Les enquêtes effectuées par l’INSEE qui permettent de calculer le climat des affaires dépeignent une situation un peu plus contrastée entre les différents secteurs. Le climat des affaires global est toujours stable à 102 en janvier, pour le cinquième mois consécutif, mais la situation sectorielle diffère nettement. Dans le commerce de gros, aussi bien l’appréciation de la demande actuelle que celle de la demande attendue s’affaiblissent. Dans le même temps, les entreprises industrielles revoient à la hausse leur appréciation de la demande actuelle et leurs perspectives pour la suite sont stables. Les entreprises du secteur des services sont beaucoup plus optimistes concernant la demande actuelle, mais voient moins positivement les perspectives générales. Enfin, l’appréciation des ventes passées et les ventes prévues est revue à la hausse par les entreprises du commerce de détail.

Globalement, toutes ces données laissent penser que les perspectives économiques françaises sont incertaines, mais loin d’être dramatiques. On est loin d’un saut dans le vide vers la récession. En outre, les entreprises indiquent que les perspectives en termes d’emploi restent très positives dans tous les secteurs.

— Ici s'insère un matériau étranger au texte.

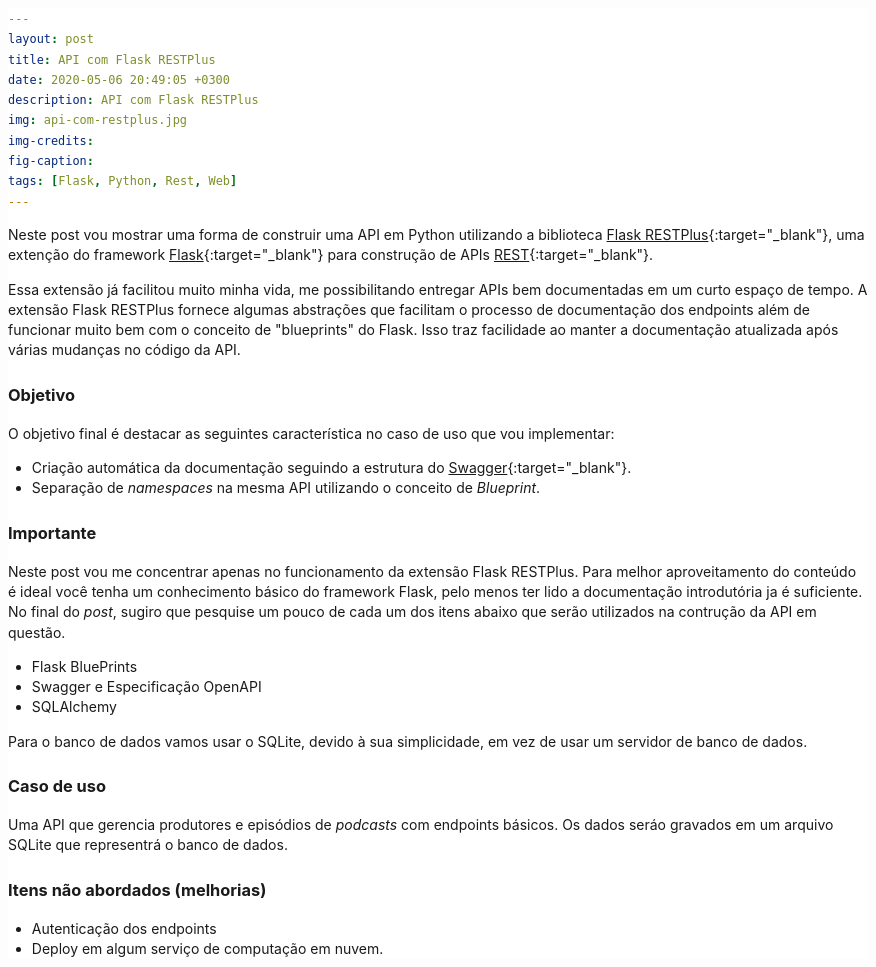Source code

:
 ```yaml
---
layout: post
title: API com Flask RESTPlus
date: 2020-05-06 20:49:05 +0300
description: API com Flask RESTPlus
img: api-com-restplus.jpg
img-credits: 
fig-caption: 
tags: [Flask, Python, Rest, Web]
---
```


Neste post vou mostrar uma forma de construir uma API em Python utilizando a biblioteca [Flask RESTPlus](https://flask-restplus.readthedocs.io/en/stable/){:target="_blank"}, uma extenção do framework [Flask](https://flask.palletsprojects.com/en/1.1.x/){:target="_blank"} para construção de APIs [REST](https://pt.wikipedia.org/wiki/REST){:target="_blank"}. 

Essa extensão já facilitou muito minha vida, me possibilitando entregar APIs bem documentadas em um curto espaço de tempo. A extensão Flask RESTPlus fornece algumas abstrações que facilitam o processo de documentação dos endpoints além de funcionar muito bem com o conceito de "blueprints" do Flask. Isso traz facilidade ao manter a documentação atualizada após várias mudanças no código da API.


### Objetivo

O objetivo final é destacar as seguintes característica no caso de uso que vou implementar:

- Criação automática da documentação seguindo a estrutura do [Swagger](https://swagger.io/){:target="_blank"}.
- Separação de *namespaces* na mesma API utilizando o conceito de *Blueprint*.


### Importante
Neste post vou me concentrar apenas no funcionamento da extensão Flask RESTPlus. Para melhor aproveitamento do conteúdo é ideal você tenha um conhecimento básico do framework Flask, pelo menos ter lido a documentação introdutória ja é suficiente. No final do *post*, sugiro que pesquise um pouco de cada um dos itens abaixo que serão utilizados na contrução da API em questão.

- Flask BluePrints
- Swagger e Especificação OpenAPI
- SQLAlchemy

Para o banco de dados vamos usar o SQLite, devido à sua simplicidade, em vez de usar um servidor de banco de dados.

### Caso de uso

Uma API que gerencia produtores e episódios de *podcasts* com endpoints básicos. Os dados seráo gravados em um arquivo SQLite que representrá o banco de dados.


### Itens não abordados (melhorias)
- Autenticação dos endpoints
- Deploy em algum serviço de computação em nuvem.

Quasi-stagnation attendue de l’activité en 2023

Nous estimons que 2023 devrait être caractérisée par une quasi-stagnation de l’économie française sur tous les trimestres de l’année. Compte tenu de l’inflation, l’évolution du pouvoir d’achat réel restera très faible, ce qui freinera le dynamisme de la consommation privée. Compte tenu des incertitudes, de la hausse attendue (même si faible) du taux de chômage

et du niveau faible de la confiance des ménages, le taux d’épargne des ménages demeura élevé et supérieur à sa moyenne historique. Les investissements des ménages en logement risquent de marquer le pas, plombés par l’inflation, le renchérissement des matières premières et la remontée des taux d’intérêt. De plus, la production industrielle devrait continuer à voir les difficultés d’approvisionnement se résorber, mais ferait face à une demande mondiale beaucoup plus faible et serait toujours à risque d’une nouvelle hausse importante des prix de l’énergie mondiaux. Nous tablons sur une croissance du PIB 0.2% sur l’ensemble de l’année 2023. 2024 pourrait être synonyme d’un peu plus de dynamisme grâce à une baisse plus prononcée de l’inflation, même si celui-ci restera modéré. Nous attendons 1.1% de croissance pour 2024.

Inflation plus élevée en 2023 qu’en 2022

Alors que la plupart des pays européens ont déjà passé le pic de l’inflation, l’inflation en France devrait augmenter encore au premier trimestre 2023. La révision du bouclier tarifaire conduira les factures énergétiques des ménages a augmenté de 15%, contre une hausse de 4% en 2022. L’enquête PMI indique en janvier que, si l’inflation des coûts de production est en baisse, l’inflation des prix facturés augmente encore. C’est notamment le cas dans le secteur des services, où les prix prévus selon l’enquête de l’INSEE de janvier sont au plus haut niveau depuis 1988, mais aussi dans le commerce de détail. Si l’on ajoute à cela le fait que de nombreux prix ne sont revus qu’une fois par an en début d’année, il faut s’attendre à une nette hausse de l’inflation sous-jacente début 2023.

En outre, la hausse des coûts de production devrait continuer à soutenir l’inflation des biens alimentaires et des produits manufacturés. De nombreuses entreprises font face à la première révision à la hausse de leur facture énergétique, ce qui poussera les coûts vers le haut. De plus, les quatre indexations du salaire minimum sur l’inflation de 2022 vont continuer de conduire à des revalorisations de l’ensemble des salaires, ce qui va pousser nettement à la hausse l’inflation, notamment dans les services, en 2023.

In fine, l’inflation moyenne de 2023 sera probablement plus élevée que celle de 2022 (nous attendons 5.5% sur l’année, et 6.3% pour l’indice harmonisé), mais le profil annuel sera fondamentalement différent, avec un pic au-delà de 6.5% au premier trimestre, puis une décrue progressive dès l’été. A la fin de 2023, l’inflation sera probablement toujours supérieure à 4%, un niveau plus élevé que la moyenne européenne. La décélération de l’évolution des prix devrait continuer en 2024, mais sera toujours lente, pour s’établir en moyenne à 2.6% sur l’année (3.5% pour l’indice harmonisé).